The “only AI-powered 24/7 mental health solution” raises $20M – MedCity News
One in eight people in the world have a mental health disorder, according to the World Health Organization, but high treatment costs and a shortage of healthcare professionals make it difficult for people to seek help.
Wysa, a company founded in 2015 that provides AI-driven mental health support through an app, is trying to circumvent the traditional mental health landscape entirely by giving consumers the power to access support directly at any time of the day, said Ramakant Vempati, cofounder of Wysa.
Last week, the company, located in Boston, London and Bengaluru, India, secured $20 million in series B funding from HealthQuad and British International Investment. Including this investment, Wysa has raised a total of $29.4 million. Other investors in the company are W Health Ventures, Kae Capital, pi Ventures and Google Assistant Investments.
The money will be used to help expand Wysa’s reach in the U.S., United Kingdom and India across enterprises, payers and providers, and grow its workforce, Vempati said. It will also use the funding to conduct additional clinical trials. In May, it gained Breakthrough Device Designation by the Food and Drug Administration for patients 18 years and older with a diagnosis of chronic musculoskeletal pain, depression and anxiety. Wysa is now working to receive full FDA approval as a prescription digital therapeutic, meaning something physicians can subscribe for treatment.
The Wysa app is an AI-driven chatbot that provides cognitive behavioral health therapy 24/7. Users do not need a username or login, which Vempati claimed provides privacy and reduces stigma for people seeking mental health care. The app asks users open-ended questions to prompt them to respond with how they’re feeling. Then it guides them through techniques, created by clinicians, to reframe negative thoughts or build new behaviors.
“While Wysa has over a 100 natural language understanding AI models through which it listens, the prompts it provides are not AI — they come from a clinician-approved rule engine that allows it to respond intelligently, appropriately, while maintaining clinical safety,” Vempati said.
The app started with four AI models: an ability to classify sentiment, emotion, SOS and objection (when users feel they’re not being fully understood). Through an analysis of conversations by clinicians and designers, new models were created, eventually reaching over 100 models in the past six years. Wysa’s AI evolved through co-design between clinicians, users and designers, Vempati said.
“For example, a large number of users objected to reframing negative thoughts about a cheating partner,” Vempati said. “This led us to create a new model to detect that the user was talking about a relationship with trust issues, and took a different path to motivating them to follow the therapeutic pathway.”

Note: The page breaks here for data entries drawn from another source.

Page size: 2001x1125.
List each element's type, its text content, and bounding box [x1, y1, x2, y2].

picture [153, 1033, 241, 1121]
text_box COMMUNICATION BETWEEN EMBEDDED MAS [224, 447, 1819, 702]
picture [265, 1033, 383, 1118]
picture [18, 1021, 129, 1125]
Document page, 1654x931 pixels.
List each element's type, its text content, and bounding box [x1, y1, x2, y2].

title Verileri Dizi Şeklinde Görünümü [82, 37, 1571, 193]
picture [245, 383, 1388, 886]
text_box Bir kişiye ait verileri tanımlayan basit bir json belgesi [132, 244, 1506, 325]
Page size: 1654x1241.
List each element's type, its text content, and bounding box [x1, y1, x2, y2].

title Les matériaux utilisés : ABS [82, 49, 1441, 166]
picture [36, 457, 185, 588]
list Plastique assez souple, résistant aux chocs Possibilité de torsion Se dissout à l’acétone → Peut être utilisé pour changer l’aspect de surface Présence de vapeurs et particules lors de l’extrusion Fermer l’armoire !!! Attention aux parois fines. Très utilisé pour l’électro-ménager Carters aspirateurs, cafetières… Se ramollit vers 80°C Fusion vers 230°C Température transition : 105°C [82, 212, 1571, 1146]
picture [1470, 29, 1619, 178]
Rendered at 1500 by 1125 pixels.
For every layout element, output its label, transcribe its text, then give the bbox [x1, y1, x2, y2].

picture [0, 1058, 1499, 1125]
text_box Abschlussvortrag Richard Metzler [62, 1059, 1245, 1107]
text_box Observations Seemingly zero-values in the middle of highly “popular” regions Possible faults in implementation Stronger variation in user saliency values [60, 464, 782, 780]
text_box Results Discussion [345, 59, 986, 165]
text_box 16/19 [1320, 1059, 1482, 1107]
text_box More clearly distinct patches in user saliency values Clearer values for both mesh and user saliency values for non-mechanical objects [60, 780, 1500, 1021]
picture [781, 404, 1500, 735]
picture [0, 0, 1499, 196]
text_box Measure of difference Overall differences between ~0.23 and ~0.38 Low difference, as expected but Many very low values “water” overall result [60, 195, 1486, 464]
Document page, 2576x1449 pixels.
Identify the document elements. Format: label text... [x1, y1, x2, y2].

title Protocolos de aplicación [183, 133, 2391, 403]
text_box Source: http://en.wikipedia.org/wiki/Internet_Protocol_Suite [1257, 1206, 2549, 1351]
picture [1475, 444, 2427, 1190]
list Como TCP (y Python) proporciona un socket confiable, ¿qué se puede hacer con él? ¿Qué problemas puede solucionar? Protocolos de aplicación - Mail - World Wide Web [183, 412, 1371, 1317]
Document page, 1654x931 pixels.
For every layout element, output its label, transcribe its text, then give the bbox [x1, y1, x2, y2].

He claimed that because the app is built on data from 4.5 million users from 65 countries, a diverse population with different life experiences can use it and benefit from it. That diversity is also reflected in Wysa’s team members that include licensed therapists from all over the world who speak different languages, he said.
Free and premium versions of the product are offered. The free version involves the AI companion and an initial set of tools users can use to improve their mental health, while the premium version provides an entire toolset and unlimited coaching. There are three options for the premium version, which allows users to directly talk to a therapist: 12 therapy sessions over a quarter cost $144.99; four sessions each month cost $79.99 or one session each week costs $29.99.
While the company allows consumers to use its services directly, the products are also meant for employers, public health agencies and payers/providers.
Wysa’s main competitors are employee mental health benefit services like Spring Health, mental health apps like Talkspace and AI-powered chatbots like Woebot. But Vempati said Wysa differentiates itself from competitors by offering support 24/7.
“Some competitors are focused on employee health benefit packages that include traditional health or mental health apps but these are not available 24/7 and often are not enough to help people through a difficult period,” Vempati said. “Wysa is the only AI-powered 24/7 mental health solution providing users with the guidance and tools they need to maintain their mental health and prevent deterioration, empowering users to take a proactive approach toward their own mental health.”
Vempati claimed Wysa addresses health inequity by providing free mental health access that users can receive at any time of the day. He said that 95% of its consumers who access it directly — meaning not through employers, public health agencies or payers/providers — use the free version of the app. Not requiring a login, diagnoses or insurance also removes barriers to seeking care through the app, Vempati said.
For those who can’t access the app via smartphone, Wysa is available on the internet for its enterprise and public health partners. Vempati said the company added features for visually impaired consumers, and participated in an Apple accelerator program to implement the features. Wysa is also working with AWS, a subsidiary of Amazon, to add in voice features. Lastly, it received funding from Google Assistant Fund to expand its voice features.
“The intent in building Wysa is to make such social determinants of health irrelevant — to ensure ‘permission-free’ mental health access, where anyone with a smartphone is able to get high quality, early stage, support; anytime and anywhere,” Vempati said. “It’s our hope that the free version of Wysa will one day be available in every language so anyone with access to a computer or smartphone has the opportunity to improve their mental health.”